### Exercise aim
Render the lines of the records below as a numbered list, starting at the line containing "order: Fagales" and ending at the line containing "genus: Parthenocissus", both included. Leave out any blank lines and give nothing beyond that stretch.

### Material supplied
start
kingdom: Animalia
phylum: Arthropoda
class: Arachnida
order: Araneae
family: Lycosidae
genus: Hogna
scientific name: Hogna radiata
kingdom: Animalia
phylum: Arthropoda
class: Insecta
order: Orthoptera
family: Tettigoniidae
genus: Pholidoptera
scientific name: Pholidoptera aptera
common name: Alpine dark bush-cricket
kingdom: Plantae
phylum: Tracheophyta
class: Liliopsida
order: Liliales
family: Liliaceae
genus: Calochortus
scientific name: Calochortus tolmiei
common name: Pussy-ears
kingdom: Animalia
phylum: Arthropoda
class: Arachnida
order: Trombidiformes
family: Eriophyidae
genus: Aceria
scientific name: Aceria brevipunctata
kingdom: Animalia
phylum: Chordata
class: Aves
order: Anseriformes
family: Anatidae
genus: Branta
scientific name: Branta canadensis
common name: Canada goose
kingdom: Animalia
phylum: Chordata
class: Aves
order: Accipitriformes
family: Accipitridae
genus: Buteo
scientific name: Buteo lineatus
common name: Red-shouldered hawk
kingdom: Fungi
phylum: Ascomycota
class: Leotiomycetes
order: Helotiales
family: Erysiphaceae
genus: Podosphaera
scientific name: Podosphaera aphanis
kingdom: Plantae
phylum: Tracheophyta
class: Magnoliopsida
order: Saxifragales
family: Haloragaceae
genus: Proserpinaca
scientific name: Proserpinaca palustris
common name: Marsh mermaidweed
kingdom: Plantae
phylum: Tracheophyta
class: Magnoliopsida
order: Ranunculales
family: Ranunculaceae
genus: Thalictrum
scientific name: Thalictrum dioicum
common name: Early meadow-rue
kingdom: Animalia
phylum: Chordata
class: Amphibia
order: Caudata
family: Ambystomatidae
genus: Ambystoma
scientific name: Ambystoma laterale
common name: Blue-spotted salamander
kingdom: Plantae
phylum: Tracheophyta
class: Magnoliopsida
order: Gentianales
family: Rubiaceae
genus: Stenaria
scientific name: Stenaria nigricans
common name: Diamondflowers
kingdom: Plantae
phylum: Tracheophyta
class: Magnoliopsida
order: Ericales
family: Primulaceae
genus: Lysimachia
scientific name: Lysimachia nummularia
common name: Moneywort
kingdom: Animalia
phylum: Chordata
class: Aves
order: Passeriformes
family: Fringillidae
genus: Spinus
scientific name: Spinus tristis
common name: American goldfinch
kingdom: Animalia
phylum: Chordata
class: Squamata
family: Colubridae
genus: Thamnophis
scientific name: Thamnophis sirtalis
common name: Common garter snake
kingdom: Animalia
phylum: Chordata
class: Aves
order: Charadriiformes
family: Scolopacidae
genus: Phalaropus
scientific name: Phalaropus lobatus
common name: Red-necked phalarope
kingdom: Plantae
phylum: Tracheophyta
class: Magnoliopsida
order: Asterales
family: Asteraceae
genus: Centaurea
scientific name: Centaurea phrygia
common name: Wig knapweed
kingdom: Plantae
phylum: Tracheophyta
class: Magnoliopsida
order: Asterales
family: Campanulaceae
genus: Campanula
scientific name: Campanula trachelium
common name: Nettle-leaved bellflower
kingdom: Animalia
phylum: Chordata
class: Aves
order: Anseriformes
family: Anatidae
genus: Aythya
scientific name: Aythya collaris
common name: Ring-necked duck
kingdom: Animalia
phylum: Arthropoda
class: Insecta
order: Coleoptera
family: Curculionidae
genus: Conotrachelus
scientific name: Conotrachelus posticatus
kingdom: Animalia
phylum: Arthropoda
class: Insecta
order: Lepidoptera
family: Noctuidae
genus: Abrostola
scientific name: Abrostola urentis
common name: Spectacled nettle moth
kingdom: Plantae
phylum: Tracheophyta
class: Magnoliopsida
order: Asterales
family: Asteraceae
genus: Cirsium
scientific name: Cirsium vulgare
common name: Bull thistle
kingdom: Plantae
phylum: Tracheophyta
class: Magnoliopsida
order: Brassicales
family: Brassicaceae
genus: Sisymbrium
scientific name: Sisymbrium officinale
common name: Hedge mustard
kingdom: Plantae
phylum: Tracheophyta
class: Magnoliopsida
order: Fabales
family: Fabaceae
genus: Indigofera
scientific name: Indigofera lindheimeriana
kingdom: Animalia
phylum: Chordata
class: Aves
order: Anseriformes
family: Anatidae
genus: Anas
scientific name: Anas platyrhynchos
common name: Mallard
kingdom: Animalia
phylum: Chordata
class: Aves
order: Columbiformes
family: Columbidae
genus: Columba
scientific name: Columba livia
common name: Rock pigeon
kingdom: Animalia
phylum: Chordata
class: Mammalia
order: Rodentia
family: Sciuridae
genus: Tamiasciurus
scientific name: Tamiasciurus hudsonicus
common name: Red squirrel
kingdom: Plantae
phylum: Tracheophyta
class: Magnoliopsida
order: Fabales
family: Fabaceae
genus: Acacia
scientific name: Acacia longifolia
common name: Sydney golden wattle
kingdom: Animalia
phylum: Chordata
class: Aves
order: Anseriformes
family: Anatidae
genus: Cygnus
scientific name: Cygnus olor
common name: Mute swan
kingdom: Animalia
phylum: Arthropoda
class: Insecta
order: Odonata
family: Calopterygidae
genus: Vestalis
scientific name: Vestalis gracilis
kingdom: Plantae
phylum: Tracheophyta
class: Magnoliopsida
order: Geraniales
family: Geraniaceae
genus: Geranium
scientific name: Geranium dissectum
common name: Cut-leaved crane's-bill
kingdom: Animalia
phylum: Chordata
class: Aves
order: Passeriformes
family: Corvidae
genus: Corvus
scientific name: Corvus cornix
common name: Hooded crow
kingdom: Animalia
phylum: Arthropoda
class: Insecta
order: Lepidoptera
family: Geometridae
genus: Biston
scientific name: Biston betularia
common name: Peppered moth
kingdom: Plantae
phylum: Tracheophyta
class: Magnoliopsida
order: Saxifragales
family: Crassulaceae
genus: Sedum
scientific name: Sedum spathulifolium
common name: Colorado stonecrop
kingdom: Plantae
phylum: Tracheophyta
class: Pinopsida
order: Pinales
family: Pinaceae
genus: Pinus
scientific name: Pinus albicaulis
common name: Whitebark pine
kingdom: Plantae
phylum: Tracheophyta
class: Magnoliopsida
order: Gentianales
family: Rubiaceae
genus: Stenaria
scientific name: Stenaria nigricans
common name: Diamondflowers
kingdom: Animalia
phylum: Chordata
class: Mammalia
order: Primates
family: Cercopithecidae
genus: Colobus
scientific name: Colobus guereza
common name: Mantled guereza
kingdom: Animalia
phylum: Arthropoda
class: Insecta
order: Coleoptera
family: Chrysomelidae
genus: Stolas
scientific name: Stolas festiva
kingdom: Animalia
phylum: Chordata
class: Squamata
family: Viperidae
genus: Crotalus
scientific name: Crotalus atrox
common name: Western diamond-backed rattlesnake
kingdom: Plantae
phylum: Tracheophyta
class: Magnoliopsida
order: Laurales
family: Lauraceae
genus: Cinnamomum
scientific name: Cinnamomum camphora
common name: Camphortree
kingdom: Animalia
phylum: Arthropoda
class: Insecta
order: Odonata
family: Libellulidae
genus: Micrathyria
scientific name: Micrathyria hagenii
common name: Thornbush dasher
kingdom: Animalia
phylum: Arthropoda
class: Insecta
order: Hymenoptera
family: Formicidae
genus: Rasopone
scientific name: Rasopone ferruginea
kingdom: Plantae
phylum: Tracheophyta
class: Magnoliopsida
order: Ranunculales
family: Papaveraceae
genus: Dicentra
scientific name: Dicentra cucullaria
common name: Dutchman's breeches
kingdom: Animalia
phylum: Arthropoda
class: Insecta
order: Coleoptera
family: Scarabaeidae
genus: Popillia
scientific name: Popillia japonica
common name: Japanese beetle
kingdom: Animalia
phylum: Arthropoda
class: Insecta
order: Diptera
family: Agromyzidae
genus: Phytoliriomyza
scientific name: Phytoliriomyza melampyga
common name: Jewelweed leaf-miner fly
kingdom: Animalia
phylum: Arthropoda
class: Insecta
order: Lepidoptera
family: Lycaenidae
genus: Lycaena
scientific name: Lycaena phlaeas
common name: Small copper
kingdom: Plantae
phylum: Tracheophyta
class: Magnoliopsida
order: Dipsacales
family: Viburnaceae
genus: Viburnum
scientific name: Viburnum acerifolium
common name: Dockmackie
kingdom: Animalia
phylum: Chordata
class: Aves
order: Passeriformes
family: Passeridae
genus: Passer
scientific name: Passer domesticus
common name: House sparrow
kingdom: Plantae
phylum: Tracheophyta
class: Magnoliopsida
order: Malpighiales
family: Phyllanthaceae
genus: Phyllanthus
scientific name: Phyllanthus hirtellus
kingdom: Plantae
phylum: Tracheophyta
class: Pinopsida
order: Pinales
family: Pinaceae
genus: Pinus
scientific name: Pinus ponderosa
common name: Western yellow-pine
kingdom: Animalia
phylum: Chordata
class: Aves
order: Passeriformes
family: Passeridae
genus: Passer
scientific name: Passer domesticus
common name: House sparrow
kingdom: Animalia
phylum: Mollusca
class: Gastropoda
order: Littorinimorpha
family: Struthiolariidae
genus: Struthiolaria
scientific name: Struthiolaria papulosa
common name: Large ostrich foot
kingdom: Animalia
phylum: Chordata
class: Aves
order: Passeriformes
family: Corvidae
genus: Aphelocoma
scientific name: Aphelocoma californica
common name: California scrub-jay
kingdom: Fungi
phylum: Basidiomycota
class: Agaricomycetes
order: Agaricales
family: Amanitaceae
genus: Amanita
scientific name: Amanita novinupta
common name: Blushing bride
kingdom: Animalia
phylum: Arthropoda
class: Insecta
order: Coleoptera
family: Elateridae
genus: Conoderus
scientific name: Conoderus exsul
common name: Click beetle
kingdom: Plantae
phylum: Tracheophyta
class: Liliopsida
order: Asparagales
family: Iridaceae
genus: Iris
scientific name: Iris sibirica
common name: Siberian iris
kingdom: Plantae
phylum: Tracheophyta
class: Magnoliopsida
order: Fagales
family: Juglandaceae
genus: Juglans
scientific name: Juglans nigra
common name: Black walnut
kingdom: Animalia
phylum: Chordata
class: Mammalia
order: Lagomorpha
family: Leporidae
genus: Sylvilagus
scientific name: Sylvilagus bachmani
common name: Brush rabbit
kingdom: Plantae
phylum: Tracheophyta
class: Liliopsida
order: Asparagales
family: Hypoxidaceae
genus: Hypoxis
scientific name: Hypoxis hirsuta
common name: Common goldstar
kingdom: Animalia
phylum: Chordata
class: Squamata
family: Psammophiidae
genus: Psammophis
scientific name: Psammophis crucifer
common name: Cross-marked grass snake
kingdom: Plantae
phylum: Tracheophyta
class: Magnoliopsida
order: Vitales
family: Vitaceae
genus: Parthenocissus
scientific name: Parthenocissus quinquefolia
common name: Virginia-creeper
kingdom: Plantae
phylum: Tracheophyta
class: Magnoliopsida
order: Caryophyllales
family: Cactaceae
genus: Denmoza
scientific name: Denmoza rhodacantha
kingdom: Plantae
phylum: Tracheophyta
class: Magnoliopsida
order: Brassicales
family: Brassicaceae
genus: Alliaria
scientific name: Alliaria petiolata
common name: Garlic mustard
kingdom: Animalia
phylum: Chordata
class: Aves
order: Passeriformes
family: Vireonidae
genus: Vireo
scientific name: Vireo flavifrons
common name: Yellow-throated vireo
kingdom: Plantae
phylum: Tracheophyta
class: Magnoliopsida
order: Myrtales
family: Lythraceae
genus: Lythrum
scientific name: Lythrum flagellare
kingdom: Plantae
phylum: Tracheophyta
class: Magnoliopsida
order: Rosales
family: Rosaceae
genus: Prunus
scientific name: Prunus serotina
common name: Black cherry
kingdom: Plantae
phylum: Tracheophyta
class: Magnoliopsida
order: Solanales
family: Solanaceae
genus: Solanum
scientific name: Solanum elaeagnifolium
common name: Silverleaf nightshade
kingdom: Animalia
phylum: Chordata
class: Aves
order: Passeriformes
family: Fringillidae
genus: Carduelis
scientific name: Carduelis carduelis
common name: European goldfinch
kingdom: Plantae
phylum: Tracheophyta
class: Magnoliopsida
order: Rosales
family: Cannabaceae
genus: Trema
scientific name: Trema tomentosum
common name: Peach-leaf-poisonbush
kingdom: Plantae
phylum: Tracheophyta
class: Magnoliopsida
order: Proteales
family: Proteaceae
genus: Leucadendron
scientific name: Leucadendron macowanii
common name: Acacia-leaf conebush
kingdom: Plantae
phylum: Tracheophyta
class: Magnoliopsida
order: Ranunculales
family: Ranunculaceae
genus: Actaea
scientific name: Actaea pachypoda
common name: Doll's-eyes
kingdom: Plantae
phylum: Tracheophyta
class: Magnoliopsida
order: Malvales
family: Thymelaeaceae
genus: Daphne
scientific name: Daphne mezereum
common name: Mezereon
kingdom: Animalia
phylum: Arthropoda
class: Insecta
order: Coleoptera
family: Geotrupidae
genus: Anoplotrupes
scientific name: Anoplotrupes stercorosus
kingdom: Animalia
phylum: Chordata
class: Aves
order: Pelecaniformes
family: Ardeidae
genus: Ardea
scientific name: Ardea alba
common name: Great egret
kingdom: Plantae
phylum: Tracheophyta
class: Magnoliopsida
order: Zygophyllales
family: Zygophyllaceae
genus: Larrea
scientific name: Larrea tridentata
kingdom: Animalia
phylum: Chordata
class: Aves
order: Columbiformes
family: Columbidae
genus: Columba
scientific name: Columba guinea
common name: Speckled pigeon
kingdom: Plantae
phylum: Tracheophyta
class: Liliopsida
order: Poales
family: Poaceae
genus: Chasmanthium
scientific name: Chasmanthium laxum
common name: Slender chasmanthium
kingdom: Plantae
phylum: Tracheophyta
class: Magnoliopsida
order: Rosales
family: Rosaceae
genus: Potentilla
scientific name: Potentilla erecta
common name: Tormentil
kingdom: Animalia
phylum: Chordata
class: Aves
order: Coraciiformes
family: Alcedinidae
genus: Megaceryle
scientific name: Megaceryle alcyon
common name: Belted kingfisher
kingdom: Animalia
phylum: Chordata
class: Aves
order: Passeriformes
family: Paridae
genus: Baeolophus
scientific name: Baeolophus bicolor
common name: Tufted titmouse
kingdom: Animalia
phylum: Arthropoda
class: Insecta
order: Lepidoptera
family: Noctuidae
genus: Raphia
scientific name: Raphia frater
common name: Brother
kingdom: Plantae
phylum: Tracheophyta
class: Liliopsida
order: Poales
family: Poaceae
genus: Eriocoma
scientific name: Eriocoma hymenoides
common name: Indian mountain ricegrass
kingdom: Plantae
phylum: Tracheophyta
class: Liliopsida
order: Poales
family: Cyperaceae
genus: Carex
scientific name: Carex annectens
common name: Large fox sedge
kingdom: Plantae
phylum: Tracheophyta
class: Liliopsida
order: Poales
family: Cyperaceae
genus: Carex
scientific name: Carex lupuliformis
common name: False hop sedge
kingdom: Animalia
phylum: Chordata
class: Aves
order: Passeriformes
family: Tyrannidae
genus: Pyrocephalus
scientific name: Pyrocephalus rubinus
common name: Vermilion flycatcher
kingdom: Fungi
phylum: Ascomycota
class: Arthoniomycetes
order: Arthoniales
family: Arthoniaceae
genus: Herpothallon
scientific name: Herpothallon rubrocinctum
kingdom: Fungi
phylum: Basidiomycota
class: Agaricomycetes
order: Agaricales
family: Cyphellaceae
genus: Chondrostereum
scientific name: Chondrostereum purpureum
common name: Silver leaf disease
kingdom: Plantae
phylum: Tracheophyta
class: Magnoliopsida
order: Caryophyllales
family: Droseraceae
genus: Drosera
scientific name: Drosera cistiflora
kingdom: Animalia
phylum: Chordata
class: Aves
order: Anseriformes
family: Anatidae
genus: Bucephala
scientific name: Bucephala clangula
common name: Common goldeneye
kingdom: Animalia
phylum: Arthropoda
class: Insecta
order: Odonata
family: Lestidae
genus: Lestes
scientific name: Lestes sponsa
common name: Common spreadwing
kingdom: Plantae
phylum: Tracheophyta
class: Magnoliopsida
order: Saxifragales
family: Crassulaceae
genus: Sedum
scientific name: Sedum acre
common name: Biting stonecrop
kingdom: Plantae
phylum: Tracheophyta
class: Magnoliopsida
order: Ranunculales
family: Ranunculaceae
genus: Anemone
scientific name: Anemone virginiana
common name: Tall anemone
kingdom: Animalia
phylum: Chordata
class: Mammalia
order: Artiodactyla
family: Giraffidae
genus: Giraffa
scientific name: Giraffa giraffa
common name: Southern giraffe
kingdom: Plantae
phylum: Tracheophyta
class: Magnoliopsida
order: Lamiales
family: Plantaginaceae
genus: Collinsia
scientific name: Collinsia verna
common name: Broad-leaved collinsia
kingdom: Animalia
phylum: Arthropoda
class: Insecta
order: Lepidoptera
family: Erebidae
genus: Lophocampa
end
### Response to the task
1. order: Fagales
2. family: Juglandaceae
3. genus: Juglans
4. scientific name: Juglans nigra
5. common name: Black walnut
6. kingdom: Animalia
7. phylum: Chordata
8. class: Mammalia
9. order: Lagomorpha
10. family: Leporidae
11. genus: Sylvilagus
12. scientific name: Sylvilagus bachmani
13. common name: Brush rabbit
14. kingdom: Plantae
15. phylum: Tracheophyta
16. class: Liliopsida
17. order: Asparagales
18. family: Hypoxidaceae
19. genus: Hypoxis
20. scientific name: Hypoxis hirsuta
21. common name: Common goldstar
22. kingdom: Animalia
23. phylum: Chordata
24. class: Squamata
25. family: Psammophiidae
26. genus: Psammophis
27. scientific name: Psammophis crucifer
28. common name: Cross-marked grass snake
29. kingdom: Plantae
30. phylum: Tracheophyta
31. class: Magnoliopsida
32. order: Vitales
33. family: Vitaceae
34. genus: Parthenocissus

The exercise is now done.